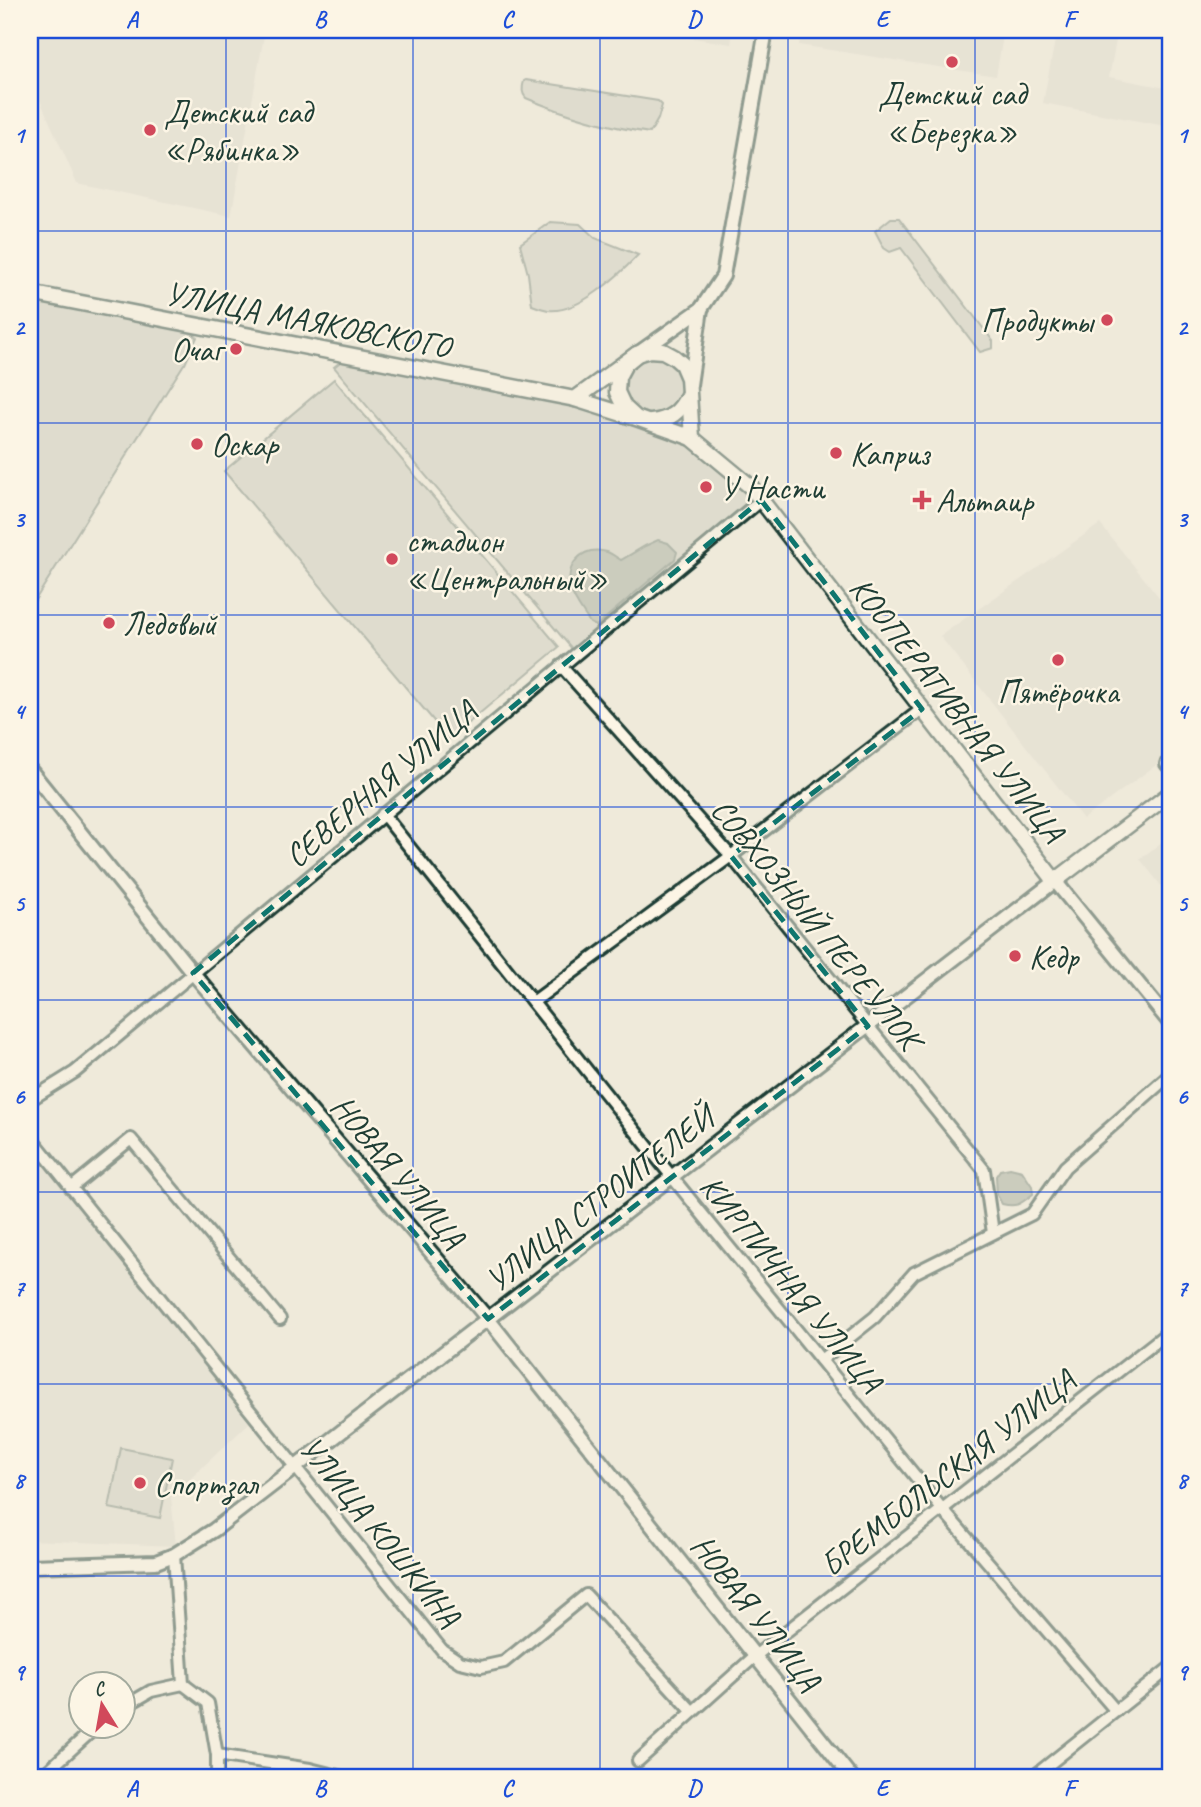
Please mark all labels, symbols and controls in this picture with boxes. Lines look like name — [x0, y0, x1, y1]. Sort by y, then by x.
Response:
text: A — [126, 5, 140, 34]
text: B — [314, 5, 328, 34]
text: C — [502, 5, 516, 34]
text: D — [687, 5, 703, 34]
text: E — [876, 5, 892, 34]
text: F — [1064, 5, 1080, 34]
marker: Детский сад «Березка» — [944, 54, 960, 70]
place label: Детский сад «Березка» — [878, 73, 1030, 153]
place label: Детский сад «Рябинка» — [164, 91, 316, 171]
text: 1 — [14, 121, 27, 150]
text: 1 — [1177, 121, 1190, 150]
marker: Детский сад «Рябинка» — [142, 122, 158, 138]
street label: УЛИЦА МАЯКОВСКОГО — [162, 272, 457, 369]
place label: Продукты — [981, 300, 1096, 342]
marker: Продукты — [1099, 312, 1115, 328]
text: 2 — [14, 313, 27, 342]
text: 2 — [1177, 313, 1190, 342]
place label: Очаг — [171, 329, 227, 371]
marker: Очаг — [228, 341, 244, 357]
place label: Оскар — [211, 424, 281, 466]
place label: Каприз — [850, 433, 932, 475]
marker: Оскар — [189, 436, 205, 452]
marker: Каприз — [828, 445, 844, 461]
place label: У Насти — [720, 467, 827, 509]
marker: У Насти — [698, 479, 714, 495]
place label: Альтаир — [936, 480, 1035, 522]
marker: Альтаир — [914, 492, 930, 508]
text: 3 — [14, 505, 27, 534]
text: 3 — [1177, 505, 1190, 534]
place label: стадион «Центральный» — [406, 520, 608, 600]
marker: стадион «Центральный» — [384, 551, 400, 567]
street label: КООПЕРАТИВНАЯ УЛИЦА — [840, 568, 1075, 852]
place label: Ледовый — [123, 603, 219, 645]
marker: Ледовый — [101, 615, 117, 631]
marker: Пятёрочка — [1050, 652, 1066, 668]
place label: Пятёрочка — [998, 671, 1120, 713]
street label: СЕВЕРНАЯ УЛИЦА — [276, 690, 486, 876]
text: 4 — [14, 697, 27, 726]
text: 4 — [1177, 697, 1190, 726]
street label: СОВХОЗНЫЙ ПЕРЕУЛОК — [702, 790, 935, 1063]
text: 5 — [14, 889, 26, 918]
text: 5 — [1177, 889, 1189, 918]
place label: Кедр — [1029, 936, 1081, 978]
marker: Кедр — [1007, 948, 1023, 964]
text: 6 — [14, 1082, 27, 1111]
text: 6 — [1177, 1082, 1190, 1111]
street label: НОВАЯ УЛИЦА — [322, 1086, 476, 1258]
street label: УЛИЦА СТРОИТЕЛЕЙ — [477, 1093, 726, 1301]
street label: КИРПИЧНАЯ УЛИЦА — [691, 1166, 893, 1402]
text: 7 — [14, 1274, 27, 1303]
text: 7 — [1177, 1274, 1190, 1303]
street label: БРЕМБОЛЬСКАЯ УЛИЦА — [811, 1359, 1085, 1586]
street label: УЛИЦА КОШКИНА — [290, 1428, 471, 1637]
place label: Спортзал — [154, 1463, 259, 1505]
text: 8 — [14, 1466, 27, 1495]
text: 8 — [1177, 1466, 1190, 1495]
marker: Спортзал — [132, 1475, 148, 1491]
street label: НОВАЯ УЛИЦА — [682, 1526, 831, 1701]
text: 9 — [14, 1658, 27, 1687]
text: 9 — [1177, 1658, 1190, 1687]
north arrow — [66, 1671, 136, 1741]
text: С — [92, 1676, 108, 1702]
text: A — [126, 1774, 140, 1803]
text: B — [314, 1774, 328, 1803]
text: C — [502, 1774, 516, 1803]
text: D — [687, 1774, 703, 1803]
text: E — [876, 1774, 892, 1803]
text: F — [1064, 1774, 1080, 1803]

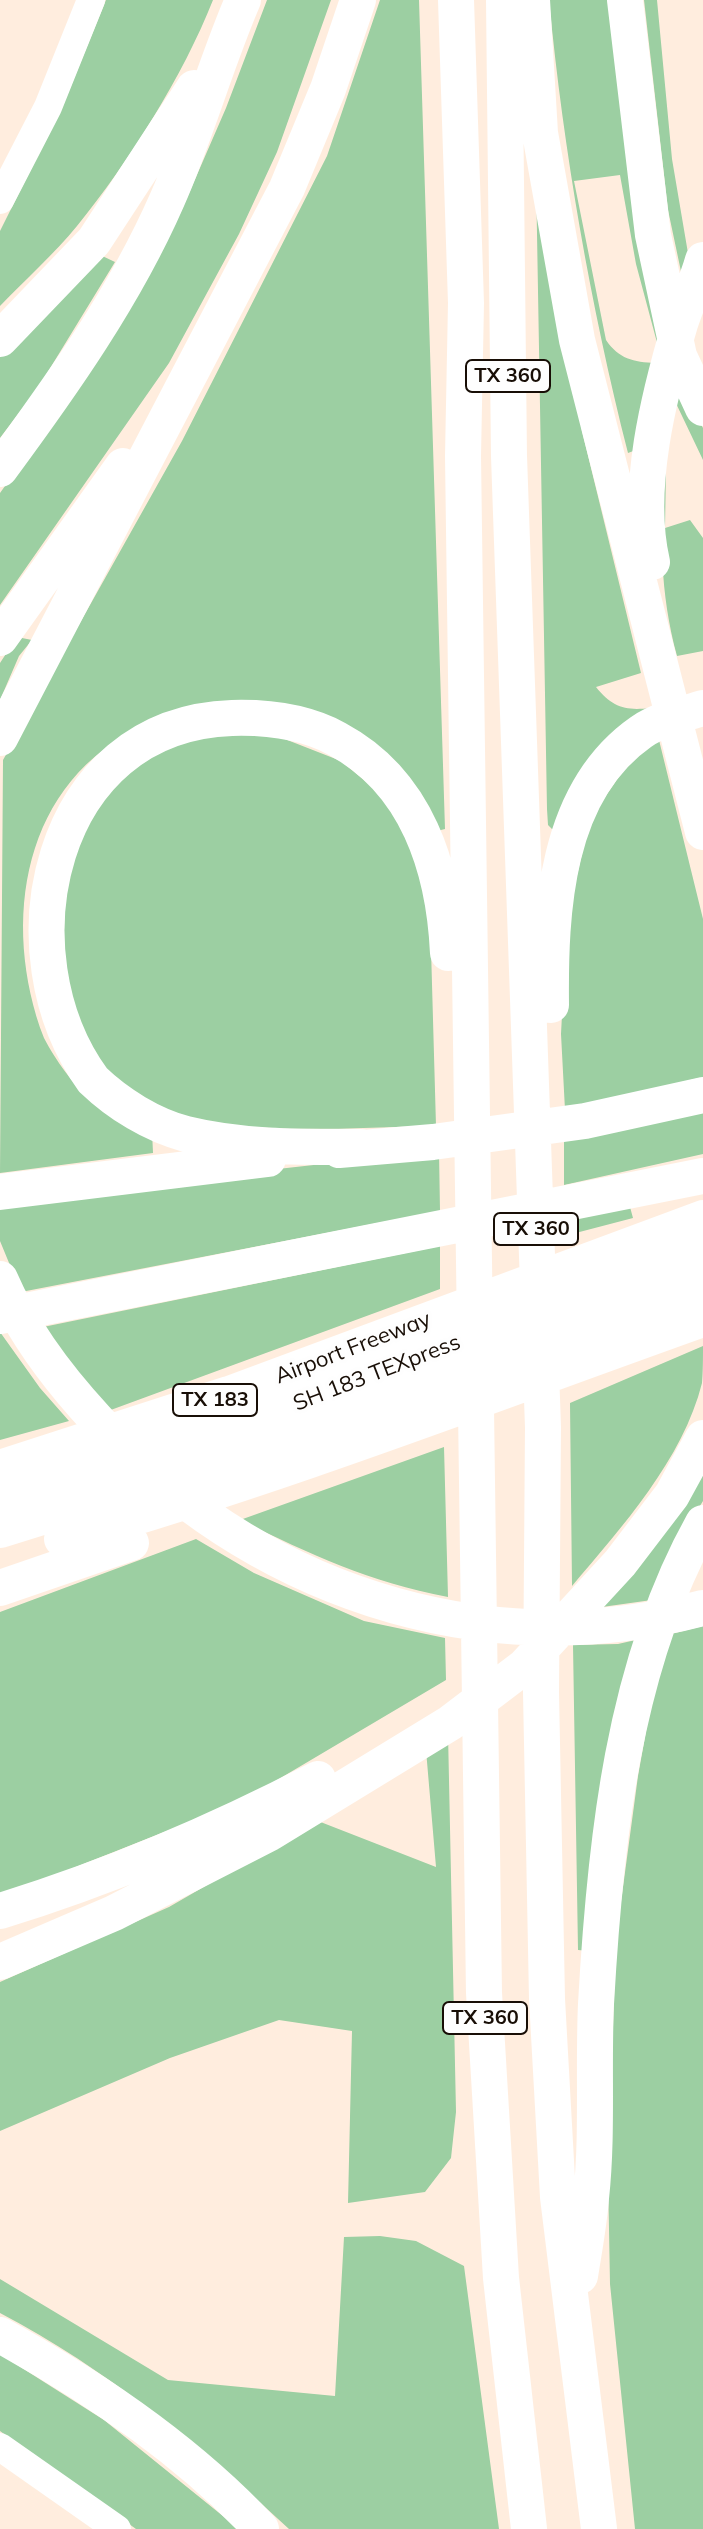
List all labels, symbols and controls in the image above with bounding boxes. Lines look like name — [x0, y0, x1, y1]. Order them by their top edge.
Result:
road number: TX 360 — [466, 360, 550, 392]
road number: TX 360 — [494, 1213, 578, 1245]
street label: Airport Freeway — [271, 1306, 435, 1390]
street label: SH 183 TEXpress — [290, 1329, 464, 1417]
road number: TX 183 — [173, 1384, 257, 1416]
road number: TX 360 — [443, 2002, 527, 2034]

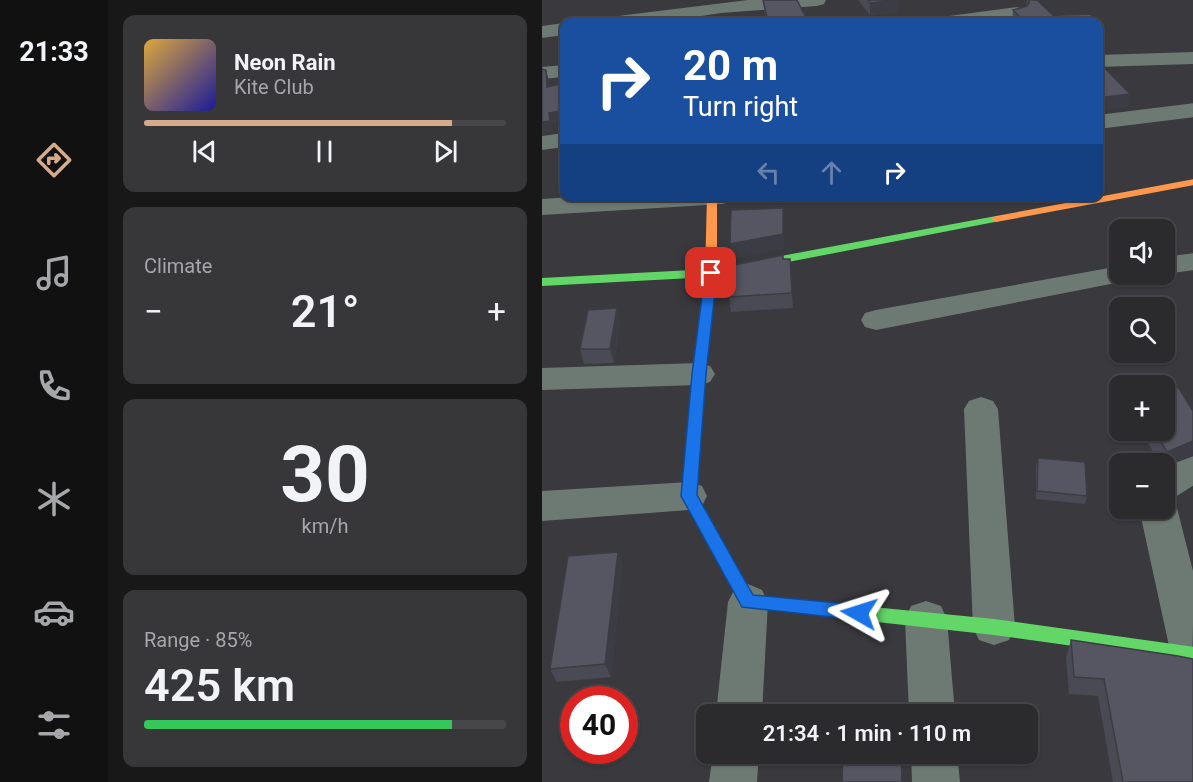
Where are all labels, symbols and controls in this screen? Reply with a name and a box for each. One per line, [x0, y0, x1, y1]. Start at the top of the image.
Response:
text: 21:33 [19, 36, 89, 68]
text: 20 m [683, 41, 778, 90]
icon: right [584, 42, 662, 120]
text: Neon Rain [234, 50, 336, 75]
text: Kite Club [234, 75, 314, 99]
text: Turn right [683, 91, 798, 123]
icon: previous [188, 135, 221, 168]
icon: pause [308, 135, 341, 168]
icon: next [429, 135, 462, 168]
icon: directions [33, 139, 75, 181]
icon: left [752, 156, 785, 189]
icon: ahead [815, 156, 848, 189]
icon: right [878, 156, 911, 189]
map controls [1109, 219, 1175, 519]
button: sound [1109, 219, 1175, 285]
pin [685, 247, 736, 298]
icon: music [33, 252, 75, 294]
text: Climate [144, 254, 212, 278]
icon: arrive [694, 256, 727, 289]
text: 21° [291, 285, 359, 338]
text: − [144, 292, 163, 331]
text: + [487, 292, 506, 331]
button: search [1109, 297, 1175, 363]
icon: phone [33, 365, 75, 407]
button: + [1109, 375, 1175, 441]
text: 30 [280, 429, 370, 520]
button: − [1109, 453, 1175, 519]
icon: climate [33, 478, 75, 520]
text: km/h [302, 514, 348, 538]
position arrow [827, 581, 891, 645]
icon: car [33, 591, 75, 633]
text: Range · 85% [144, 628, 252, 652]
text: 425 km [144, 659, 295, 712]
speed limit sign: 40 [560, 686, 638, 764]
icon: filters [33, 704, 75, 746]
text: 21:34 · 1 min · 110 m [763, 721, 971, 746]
• • • •
▶ **Work instructions**:
The answer must be a single number: how many lines of the records contain the string "arrow".

▶ **Reply**:
2